Express the data from its start through the line containing "exposure: black level correction -0.002, exposure" as a two-column CSV with the columns input and output. Give one row for each text and its answer, with each in a single quoted field and line breaks replaced by spaces.

━━━ DATA TO USE

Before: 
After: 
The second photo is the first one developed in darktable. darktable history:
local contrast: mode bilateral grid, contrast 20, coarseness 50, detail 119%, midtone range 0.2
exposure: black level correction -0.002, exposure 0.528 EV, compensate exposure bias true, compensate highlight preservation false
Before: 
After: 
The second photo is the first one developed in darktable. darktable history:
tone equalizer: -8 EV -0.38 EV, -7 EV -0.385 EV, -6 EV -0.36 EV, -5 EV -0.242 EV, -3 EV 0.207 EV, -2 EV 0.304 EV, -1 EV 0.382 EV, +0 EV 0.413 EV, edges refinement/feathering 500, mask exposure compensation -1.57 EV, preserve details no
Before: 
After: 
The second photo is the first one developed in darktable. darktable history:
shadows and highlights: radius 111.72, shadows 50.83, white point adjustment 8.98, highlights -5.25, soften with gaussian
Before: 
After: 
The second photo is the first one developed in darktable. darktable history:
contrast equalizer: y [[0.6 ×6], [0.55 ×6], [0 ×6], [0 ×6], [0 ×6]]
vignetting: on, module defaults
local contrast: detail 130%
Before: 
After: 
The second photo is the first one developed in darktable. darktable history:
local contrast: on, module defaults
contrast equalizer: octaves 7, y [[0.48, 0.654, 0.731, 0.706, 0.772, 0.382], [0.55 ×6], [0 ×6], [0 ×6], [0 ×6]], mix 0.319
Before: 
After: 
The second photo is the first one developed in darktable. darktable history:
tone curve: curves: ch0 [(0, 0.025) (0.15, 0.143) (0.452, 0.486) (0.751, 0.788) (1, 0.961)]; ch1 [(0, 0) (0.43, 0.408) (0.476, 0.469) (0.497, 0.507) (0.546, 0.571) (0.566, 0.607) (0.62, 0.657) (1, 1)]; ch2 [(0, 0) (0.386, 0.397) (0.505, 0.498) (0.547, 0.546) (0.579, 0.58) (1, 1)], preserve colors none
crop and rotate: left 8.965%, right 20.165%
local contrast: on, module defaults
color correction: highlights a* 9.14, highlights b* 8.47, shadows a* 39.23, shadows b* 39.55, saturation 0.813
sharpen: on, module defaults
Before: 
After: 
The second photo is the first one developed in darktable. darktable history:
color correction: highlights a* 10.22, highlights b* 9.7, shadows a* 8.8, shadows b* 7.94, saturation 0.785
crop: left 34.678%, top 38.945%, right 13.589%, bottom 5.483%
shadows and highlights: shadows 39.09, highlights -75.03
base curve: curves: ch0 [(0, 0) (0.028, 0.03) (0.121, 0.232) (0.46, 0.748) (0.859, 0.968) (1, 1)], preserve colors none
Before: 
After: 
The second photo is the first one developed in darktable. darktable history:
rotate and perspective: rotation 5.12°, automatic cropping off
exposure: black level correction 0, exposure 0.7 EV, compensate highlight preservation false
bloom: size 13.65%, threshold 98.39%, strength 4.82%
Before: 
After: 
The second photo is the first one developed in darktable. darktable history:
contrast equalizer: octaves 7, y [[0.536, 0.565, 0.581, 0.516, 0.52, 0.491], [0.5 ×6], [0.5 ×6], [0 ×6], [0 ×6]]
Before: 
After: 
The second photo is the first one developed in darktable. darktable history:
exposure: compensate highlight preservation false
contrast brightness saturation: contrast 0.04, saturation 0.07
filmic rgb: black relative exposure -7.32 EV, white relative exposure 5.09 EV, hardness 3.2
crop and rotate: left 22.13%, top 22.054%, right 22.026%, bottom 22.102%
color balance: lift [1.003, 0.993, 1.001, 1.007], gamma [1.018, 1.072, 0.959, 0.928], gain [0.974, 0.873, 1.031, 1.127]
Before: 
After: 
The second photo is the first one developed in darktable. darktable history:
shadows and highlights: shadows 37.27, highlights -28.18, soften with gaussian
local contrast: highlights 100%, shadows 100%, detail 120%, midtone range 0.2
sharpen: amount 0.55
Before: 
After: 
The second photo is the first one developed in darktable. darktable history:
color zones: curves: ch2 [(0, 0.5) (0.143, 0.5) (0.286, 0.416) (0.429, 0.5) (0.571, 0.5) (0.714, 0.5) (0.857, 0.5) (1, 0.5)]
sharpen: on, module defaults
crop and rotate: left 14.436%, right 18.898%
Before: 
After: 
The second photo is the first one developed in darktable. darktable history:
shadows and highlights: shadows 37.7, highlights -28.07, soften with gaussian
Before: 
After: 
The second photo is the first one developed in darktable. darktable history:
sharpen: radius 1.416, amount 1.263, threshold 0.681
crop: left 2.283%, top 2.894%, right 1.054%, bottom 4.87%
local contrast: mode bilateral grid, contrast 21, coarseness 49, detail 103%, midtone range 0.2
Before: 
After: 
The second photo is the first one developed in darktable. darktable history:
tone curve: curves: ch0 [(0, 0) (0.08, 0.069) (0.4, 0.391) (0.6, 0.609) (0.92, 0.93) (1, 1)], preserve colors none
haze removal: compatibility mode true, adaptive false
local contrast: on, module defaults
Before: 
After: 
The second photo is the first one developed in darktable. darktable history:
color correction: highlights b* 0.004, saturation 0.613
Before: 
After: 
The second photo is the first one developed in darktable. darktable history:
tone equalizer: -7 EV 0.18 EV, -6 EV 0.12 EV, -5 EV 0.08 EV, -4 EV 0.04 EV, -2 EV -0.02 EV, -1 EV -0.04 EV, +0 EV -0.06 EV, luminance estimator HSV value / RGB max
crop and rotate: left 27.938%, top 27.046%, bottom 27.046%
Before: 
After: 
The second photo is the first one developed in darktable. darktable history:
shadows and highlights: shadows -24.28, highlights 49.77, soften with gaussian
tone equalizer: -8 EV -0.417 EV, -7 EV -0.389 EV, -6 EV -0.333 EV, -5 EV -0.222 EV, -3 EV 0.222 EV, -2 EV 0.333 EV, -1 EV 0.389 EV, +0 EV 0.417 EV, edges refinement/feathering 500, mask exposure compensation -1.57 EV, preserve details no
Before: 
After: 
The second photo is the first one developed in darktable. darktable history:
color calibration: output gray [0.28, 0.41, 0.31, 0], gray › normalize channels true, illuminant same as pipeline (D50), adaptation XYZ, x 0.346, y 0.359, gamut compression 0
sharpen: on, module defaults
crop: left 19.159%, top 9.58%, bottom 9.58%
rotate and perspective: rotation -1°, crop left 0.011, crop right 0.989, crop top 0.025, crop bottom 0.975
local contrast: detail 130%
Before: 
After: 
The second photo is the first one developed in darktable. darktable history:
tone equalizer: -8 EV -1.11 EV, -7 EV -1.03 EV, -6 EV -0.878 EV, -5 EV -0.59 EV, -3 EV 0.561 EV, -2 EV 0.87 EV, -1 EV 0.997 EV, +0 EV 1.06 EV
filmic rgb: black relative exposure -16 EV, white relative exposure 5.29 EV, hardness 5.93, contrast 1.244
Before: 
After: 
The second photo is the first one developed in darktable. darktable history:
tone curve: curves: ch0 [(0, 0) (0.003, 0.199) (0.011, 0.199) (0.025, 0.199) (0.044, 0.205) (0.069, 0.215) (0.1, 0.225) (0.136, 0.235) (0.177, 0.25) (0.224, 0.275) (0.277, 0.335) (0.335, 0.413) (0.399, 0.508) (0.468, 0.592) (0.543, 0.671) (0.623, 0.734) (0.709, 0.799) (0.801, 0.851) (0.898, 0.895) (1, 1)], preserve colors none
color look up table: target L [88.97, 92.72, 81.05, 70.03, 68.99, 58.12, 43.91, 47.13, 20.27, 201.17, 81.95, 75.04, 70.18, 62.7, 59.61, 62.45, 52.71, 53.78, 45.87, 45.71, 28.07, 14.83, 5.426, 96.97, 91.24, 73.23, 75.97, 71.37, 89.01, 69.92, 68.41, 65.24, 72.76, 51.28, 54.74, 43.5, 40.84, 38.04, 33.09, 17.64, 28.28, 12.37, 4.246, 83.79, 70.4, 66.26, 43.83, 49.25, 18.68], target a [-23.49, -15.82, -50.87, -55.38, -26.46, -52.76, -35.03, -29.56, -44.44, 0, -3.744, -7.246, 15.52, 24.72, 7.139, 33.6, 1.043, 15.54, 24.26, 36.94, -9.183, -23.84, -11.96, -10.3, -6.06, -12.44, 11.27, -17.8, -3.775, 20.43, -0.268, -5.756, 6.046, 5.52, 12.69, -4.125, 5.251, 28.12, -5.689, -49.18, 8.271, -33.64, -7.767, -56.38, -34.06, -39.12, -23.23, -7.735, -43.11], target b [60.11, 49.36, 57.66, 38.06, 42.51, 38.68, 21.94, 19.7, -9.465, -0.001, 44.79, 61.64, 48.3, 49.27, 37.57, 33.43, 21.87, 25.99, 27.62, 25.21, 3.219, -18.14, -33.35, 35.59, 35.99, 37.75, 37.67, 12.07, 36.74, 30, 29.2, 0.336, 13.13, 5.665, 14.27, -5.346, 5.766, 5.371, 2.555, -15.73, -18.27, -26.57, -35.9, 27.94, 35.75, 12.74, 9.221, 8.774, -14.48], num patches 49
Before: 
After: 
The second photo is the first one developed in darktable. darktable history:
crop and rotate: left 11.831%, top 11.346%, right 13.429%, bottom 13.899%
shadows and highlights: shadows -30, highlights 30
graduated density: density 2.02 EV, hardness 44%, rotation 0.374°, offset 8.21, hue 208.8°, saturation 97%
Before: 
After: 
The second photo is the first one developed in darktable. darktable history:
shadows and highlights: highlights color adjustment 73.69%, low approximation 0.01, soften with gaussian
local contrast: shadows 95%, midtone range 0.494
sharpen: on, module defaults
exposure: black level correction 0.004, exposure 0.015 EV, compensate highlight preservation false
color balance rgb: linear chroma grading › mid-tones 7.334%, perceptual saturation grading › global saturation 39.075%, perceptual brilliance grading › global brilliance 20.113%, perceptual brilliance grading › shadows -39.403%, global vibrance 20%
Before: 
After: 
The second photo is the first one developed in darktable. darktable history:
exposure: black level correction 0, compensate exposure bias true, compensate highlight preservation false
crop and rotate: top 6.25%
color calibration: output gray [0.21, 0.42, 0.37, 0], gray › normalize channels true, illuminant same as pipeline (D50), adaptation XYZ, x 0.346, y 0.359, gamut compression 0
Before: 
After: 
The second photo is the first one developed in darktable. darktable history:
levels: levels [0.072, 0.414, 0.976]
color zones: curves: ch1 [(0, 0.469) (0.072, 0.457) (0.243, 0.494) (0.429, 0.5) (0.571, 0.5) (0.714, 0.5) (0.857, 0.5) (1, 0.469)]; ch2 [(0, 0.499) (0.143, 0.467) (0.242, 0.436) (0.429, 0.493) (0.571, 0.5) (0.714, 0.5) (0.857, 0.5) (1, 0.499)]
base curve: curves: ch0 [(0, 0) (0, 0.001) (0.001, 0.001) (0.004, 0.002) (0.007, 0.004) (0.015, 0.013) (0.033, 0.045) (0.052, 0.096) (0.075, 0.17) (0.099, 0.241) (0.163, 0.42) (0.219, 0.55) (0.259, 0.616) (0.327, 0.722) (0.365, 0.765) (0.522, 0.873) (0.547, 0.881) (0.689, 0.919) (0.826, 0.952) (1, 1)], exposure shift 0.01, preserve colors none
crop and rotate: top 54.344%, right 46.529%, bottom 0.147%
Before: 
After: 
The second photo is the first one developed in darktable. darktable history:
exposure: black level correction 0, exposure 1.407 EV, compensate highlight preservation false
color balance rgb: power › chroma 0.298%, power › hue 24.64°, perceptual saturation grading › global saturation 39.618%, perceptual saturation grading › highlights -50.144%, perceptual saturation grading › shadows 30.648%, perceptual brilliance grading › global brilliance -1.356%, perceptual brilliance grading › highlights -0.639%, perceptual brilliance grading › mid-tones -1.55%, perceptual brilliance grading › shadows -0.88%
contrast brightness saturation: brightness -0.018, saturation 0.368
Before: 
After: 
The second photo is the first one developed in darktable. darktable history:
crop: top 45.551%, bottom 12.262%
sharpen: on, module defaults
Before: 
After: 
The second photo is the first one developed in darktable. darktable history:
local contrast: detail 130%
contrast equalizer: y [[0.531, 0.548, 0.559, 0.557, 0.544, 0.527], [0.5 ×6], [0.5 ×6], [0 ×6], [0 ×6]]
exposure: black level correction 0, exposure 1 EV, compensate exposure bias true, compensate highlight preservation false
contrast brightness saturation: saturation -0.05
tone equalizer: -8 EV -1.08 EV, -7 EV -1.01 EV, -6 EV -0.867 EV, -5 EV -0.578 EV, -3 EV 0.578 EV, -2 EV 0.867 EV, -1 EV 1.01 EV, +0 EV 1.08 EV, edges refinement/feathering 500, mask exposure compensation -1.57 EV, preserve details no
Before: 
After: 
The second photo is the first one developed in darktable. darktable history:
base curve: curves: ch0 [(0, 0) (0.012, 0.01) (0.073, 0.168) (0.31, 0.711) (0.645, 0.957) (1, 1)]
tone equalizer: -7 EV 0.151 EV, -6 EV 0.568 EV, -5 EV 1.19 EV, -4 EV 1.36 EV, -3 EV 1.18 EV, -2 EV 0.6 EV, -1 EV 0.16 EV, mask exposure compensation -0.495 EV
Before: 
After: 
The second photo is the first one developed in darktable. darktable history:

━━━━━━

FINAL RESULT -
input,output
"Before: After: The second photo is the first one developed in darktable. darktable history:","local contrast: mode bilateral grid, contrast 20, coarseness 50, detail 119%, midtone range 0.2 exposure: black level correction -0.002, exposure 0.528 EV, compensate exposure bias true, compensate highlight preservation false"